A famed London nightclub has moved into the shared workspace market, with a combined private members' club and shared workspace for creative businesses opening in Elephant and Castle next month.
Ministry of Sound joined forces with architect Squire & Partners to transform a former Victorian printworks into a shared workspace called The Ministry. Featuring four floors of private offices and shared working areas, meeting spaces, soundproof studios, and an immersive tech suite, the venture also includes a restaurant, 70-foot bar, outdoor terrace, 40-seater cinema and a large event space to host cultural activities throughout the year.

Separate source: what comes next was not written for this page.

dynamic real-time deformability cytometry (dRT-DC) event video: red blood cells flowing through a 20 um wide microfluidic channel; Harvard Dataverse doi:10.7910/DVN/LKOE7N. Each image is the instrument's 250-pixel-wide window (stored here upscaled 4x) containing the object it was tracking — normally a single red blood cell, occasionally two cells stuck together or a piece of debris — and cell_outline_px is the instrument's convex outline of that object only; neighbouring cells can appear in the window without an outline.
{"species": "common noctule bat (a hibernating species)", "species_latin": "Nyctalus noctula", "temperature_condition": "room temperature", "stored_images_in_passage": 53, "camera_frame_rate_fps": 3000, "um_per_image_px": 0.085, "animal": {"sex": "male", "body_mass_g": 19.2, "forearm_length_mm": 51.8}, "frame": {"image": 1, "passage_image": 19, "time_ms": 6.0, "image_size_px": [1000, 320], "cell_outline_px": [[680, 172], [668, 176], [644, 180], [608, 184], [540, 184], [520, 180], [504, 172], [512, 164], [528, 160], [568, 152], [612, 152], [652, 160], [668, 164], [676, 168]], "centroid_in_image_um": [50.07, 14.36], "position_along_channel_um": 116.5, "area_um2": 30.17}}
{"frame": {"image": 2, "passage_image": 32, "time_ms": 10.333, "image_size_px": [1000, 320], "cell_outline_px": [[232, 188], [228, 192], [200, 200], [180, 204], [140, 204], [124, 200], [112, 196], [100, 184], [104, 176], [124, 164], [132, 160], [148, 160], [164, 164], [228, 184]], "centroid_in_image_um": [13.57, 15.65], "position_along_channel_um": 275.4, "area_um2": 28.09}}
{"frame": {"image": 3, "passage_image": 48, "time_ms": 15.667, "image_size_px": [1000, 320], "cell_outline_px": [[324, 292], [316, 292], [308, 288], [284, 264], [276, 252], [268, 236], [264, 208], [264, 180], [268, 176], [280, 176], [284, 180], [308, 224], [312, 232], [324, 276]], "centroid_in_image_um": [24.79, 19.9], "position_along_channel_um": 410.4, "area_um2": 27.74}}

Speaking exclusively to Southwark magazine, Ministry of Sound chairman, Lohan Presencer, outlined his reasons for expanding into the co-working market: "This is a very natural evolution for us. We’re about creating great experiences. If you are going to spend 40 or 50 hours at work each week, it should be fun and the environment should make you work better and feel better.
"There are lots of people doing some amazing, exciting, creative work in London but they are working out of offices that are either too small, soulless or full of people they have absolutely nothing in common with. The people who grew up with us are now the CEOs and founders of established businesses and start-ups. The Ministry is for these people – for independent creatives who light the sparks which become cultural wildfires."
Presencer also spoke about the type of workers The Ministry wants to attract: "We're more than a co-working space, The Ministry is a hub for creatives by creatives – music companies, film and TV producers, marketing agencies, PR companies, creative technology start-ups, fashion designers and the arts.
"These various co-working companies are doing their thing, but we're about more than just desks, we're curating a community of creatives. Why wouldn't you want to work alongside people with the same passions as you, people who you can collaborate with? This is a market that's going through huge structural changes and this is just the beginning, which is what makes The Ministry so innovative and exciting."